*DIRECTIVE*. From the data below, copy exactly the lines that lie between the one holding "For every layout element, output its label and" and the one holding "Document page, 1500x844 pixels.", including both, and nothing more.

□ □ □ □ □ □ □

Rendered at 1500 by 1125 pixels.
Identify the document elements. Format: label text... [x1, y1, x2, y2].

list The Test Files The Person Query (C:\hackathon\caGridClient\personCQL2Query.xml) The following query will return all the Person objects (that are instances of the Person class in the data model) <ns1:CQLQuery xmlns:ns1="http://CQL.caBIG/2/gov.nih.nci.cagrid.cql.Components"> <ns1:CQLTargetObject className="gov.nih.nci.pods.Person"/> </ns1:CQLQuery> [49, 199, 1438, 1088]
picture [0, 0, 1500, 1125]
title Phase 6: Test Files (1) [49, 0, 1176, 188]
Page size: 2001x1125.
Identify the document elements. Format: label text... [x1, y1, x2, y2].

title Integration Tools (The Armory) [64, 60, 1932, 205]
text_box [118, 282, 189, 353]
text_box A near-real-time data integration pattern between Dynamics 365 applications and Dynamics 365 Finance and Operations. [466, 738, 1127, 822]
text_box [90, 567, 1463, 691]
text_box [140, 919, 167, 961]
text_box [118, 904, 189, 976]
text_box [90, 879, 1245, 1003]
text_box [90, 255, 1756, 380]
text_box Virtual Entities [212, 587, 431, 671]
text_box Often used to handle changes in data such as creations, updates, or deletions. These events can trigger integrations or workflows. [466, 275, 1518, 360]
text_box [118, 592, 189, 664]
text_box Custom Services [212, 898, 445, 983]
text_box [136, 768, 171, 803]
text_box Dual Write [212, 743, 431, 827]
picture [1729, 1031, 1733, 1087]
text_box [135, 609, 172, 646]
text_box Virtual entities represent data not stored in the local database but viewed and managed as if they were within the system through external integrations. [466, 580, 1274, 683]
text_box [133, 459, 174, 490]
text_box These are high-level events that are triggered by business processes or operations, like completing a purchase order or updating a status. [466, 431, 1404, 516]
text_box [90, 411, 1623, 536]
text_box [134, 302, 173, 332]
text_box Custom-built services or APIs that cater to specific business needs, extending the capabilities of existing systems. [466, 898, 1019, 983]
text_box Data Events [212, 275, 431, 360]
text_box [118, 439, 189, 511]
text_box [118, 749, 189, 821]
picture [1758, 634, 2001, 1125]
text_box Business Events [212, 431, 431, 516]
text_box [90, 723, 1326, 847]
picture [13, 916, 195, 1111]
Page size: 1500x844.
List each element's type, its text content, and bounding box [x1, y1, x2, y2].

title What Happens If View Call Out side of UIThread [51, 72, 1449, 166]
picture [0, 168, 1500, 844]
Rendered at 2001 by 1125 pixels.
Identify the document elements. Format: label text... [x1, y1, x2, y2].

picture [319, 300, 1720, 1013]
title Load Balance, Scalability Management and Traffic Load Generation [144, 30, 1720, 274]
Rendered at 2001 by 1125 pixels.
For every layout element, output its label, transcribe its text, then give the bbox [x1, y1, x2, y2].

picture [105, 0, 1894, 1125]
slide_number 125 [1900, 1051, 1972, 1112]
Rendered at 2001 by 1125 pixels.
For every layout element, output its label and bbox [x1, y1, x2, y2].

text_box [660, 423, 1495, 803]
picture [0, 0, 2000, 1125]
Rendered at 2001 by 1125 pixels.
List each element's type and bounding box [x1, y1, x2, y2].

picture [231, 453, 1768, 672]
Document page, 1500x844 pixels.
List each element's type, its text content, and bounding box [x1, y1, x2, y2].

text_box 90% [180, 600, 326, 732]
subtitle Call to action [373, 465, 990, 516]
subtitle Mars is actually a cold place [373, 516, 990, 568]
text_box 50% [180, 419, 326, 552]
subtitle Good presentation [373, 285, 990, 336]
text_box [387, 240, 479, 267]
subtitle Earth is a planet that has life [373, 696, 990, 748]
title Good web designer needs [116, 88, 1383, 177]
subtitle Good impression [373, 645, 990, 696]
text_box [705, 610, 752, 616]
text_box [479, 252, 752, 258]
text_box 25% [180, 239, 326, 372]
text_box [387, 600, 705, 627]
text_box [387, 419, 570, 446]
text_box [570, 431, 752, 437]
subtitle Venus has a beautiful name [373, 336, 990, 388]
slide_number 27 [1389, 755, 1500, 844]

□ □ □ □ □ □ □

*SOLUTION TO THE EXERCISE*.
For every layout element, output its label and bbox [x1, y1, x2, y2].

text_box [660, 423, 1495, 803]
picture [0, 0, 2000, 1125]
Rendered at 2001 by 1125 pixels.
List each element's type and bounding box [x1, y1, x2, y2].

picture [231, 453, 1768, 672]
Document page, 1500x844 pixels.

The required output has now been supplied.